What you should do |
Skip the images and copy every other part of the records exactly.

Supplied material |
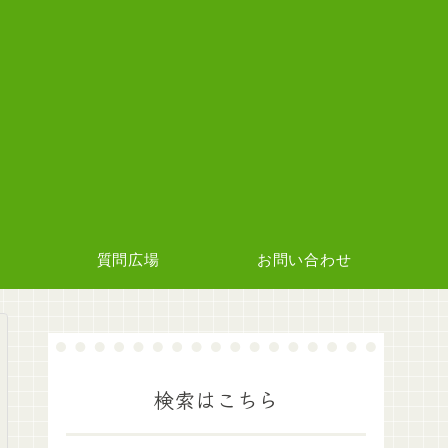
質問広場
お問い合わせ
検索はこちら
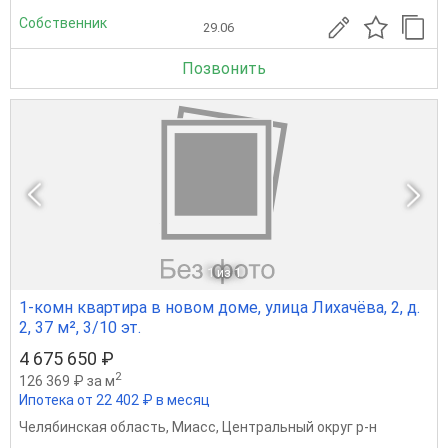
Собственник
29.06
Позвонить
1
из 1
1-комн квартира в новом доме, улица Лихачёва, 2, д.
2, 37 м², 3/10 эт.
4 675 650 ₽
2
126 369 ₽ за м
Ипотека от 22 402 ₽ в месяц
Челябинская область
,
Миасс
,
Центральный округ р-н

Exercise solution |
質問広場
お問い合わせ
検索はこちら
Собственник
29.06
Позвонить
1
из 1
1-комн квартира в новом доме, улица Лихачёва, 2, д.
2, 37 м², 3/10 эт.
4 675 650 ₽
2
126 369 ₽ за м
Ипотека от 22 402 ₽ в месяц
Челябинская область
,
Миасс
,
Центральный округ р-н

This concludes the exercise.